I am lucky because I have two girlfriends who serve as my advocates and allies, who also happen to be clinical pediatric psychologists working within school systems. They are the first ones I call when I need to prepare for an IEP, review my kid's assessment scores, etc. They are my regular go-to as they help me navigate and learn the most productive ways to advocate for my boys educationally. While their psychology backgrounds are helpful, their caring nature and brave spirits offer me incredible support.
The Respite Provider
Every mother deserves moments of rest. The respite provider is the friend who understands the challenges and offers to step in with no questions or explanations necessary. It is simply the ability to say, "...I need a moment." It can also be a catchphrase that only the two of you share. When my friends hear my personal catchphrase, "Jesus, take the wheel!" they know to spring into action and be there for me and my children. This allows me time for self-care or simply a break. This friend's willingness to provide support through childcare or a friendly visit is a testament to the importance of nurturing your well-being.
The Inclusive Friend
Just like our children, we sometimes face the challenge of social isolation. Initially, I felt so alone and thought no one could relate or understand my feelings. It wasn't until I started opening up and sharing more about my kids that I began to find my tribe of mothers who either could understand or relate. These relationships led to playdates and opportunities for my sons to form their tribe. The inclusive friend actively seeks to bridge this gap, ensuring that social gatherings and activities are accessible and welcoming. This friend understands the importance of creating environments where adult caregivers and their children feel embraced, valued, and included.
The Resilience Builder
Life as a special needs mother requires a veritable toughness, and the resilience builder is the friend who inspires strength during tough times. This friend brings positivity, reminding the special needs mother of her resilience and her child's incredible progress. Celebrating small victories together, they turn challenges into opportunities for growth and learning.
The Comedian
Laughter serves as a form of medicine for stress relief and creates a shared language of joy and durability. As moms with children who have disabilities or healthcare needs navigate the unique challenges of parenthood, having a friend who can lighten the load with humor becomes an essential aspect of our support system, enriching our journey with moments of genuine laughter and heartfelt connection.

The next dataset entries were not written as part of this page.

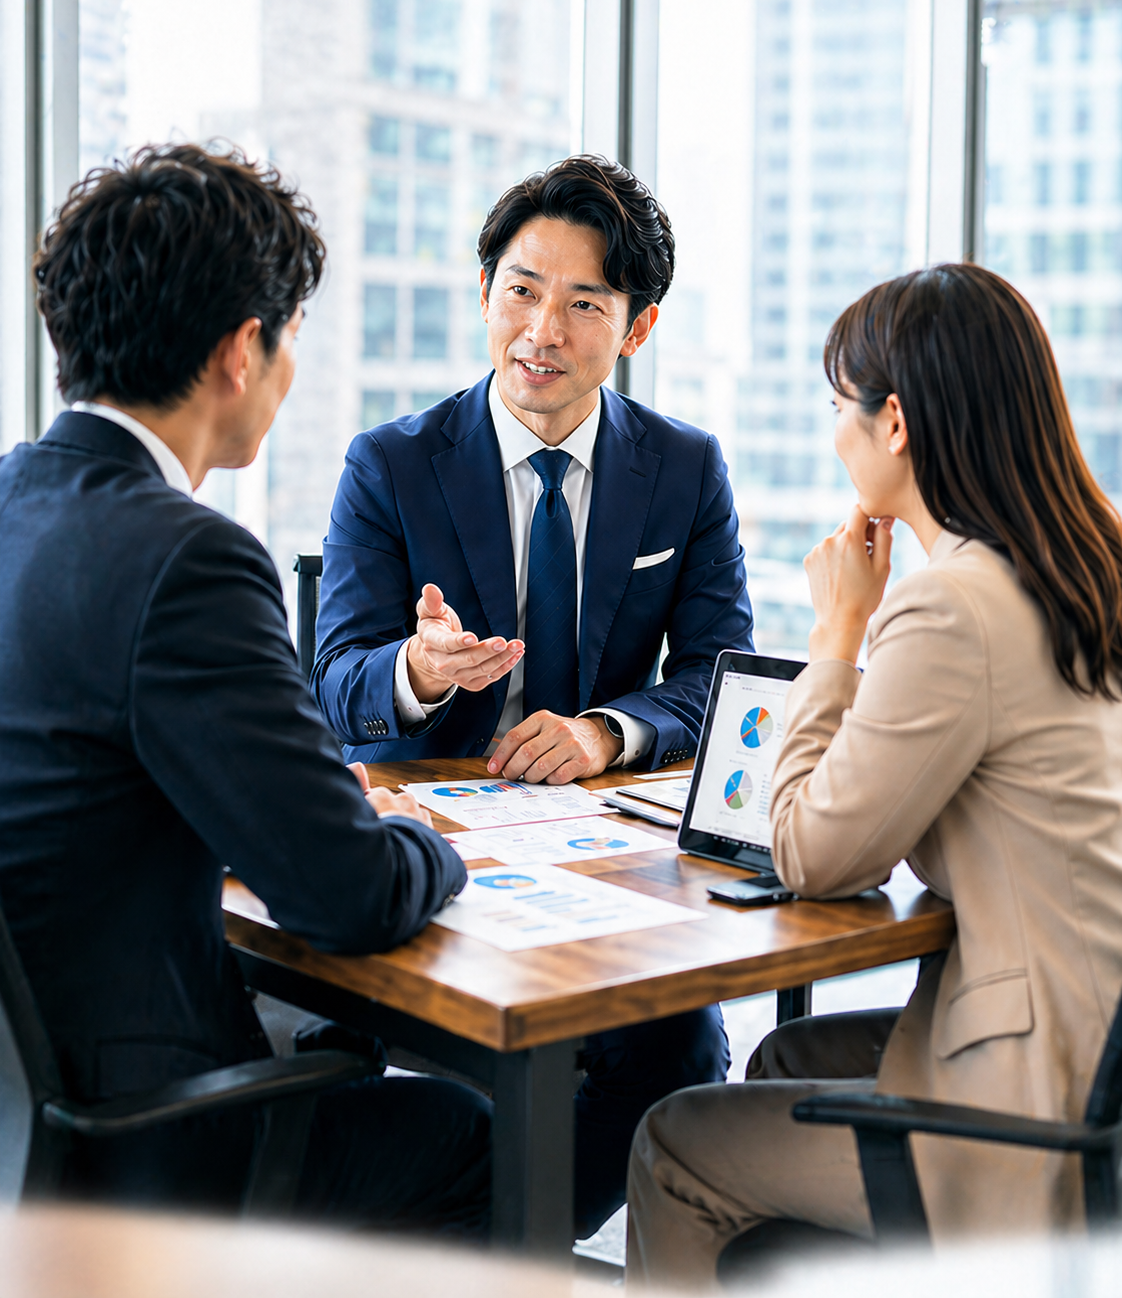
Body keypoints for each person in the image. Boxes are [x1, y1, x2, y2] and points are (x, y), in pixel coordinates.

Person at [0, 144, 490, 1234]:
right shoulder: (187, 557)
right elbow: (351, 897)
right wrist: (434, 839)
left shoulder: (15, 503)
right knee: (472, 1133)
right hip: (136, 1135)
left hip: (24, 1117)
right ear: (241, 350)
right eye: (291, 340)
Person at [626, 262, 1122, 1288]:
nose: (833, 432)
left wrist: (839, 632)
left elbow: (810, 853)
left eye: (835, 407)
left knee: (675, 1145)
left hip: (1031, 1095)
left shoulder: (951, 610)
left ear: (893, 422)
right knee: (786, 1062)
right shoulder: (1086, 561)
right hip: (1093, 1040)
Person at [312, 155, 752, 1237]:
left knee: (689, 1048)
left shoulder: (686, 470)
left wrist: (611, 731)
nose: (541, 330)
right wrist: (414, 676)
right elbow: (333, 686)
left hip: (608, 869)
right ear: (483, 293)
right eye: (520, 289)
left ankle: (498, 1242)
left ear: (634, 329)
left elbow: (718, 674)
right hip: (435, 862)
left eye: (582, 303)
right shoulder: (392, 464)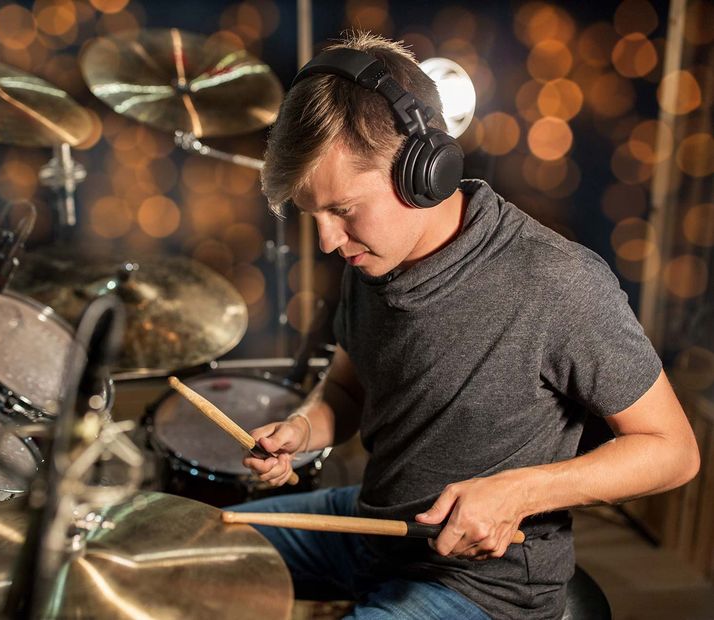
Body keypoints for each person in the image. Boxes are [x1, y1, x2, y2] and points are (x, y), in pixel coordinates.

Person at [234, 31, 700, 620]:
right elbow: (351, 388)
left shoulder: (556, 281)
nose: (328, 240)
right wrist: (304, 430)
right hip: (378, 527)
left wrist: (519, 491)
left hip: (482, 583)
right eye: (314, 214)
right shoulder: (372, 258)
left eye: (342, 210)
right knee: (178, 546)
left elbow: (673, 452)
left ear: (421, 171)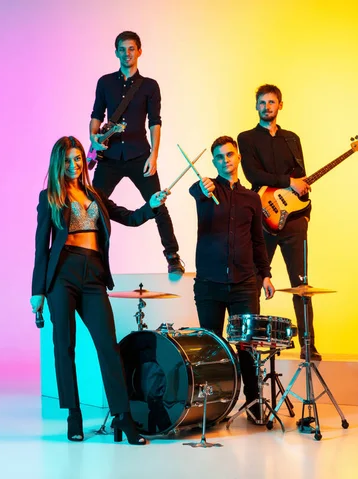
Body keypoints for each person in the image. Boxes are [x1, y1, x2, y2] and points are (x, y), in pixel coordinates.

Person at [30, 135, 171, 444]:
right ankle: (74, 415)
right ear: (59, 164)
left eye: (78, 158)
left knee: (108, 346)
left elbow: (132, 218)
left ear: (84, 160)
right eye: (67, 160)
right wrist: (37, 292)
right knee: (64, 347)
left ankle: (123, 417)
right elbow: (42, 248)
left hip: (94, 274)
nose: (73, 164)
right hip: (62, 275)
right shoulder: (50, 197)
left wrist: (153, 206)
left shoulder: (96, 196)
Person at [189, 136, 275, 422]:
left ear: (237, 157)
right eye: (219, 157)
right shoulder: (206, 190)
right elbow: (194, 189)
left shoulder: (252, 198)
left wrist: (265, 275)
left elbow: (257, 241)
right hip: (209, 285)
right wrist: (202, 186)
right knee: (212, 349)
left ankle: (253, 405)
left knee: (246, 346)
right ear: (214, 162)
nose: (225, 160)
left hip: (244, 284)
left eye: (229, 155)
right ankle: (214, 407)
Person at [238, 84, 322, 361]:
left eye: (271, 102)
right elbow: (253, 174)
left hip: (295, 220)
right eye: (262, 102)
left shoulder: (291, 138)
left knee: (302, 284)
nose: (266, 107)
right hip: (263, 216)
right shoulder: (247, 138)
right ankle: (250, 343)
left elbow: (302, 178)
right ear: (256, 106)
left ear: (280, 105)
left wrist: (308, 209)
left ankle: (308, 344)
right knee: (253, 279)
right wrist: (288, 182)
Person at [89, 30, 184, 275]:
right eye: (122, 49)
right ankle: (91, 258)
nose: (127, 53)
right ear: (116, 52)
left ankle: (173, 257)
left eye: (131, 48)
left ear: (139, 51)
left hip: (140, 154)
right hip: (109, 157)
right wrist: (93, 138)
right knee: (93, 206)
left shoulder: (150, 86)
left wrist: (154, 155)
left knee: (158, 204)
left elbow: (155, 121)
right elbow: (96, 116)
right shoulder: (105, 82)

These are the girlfriends I call once the dust settles because we can laugh about whatever crazy situation just occurred. This friend who can make a joke out of practically anything and whose comedic timing is perfect! Their adlibs and witty one-lines further personify the story and always help me dry my tears and reflect on what happened, sometimes even allowing me to gain a different perspective. James Preston is my child who typically provides us with a good dose of comic relief with his shenanigans. I am routinely asked, "What funny story do you have today about James Preston?"
To all the mothers navigating the complexities of parenthood, building a network of supportive friends is not just a luxury; it's a necessity. Together, these friends, no matter the type, form a lifeline of support that makes the journey more manageable, joyous, and fulfilling. Let's celebrate and cherish these friendships, recognizing their immense value in creating a community where every mother and child can thrive.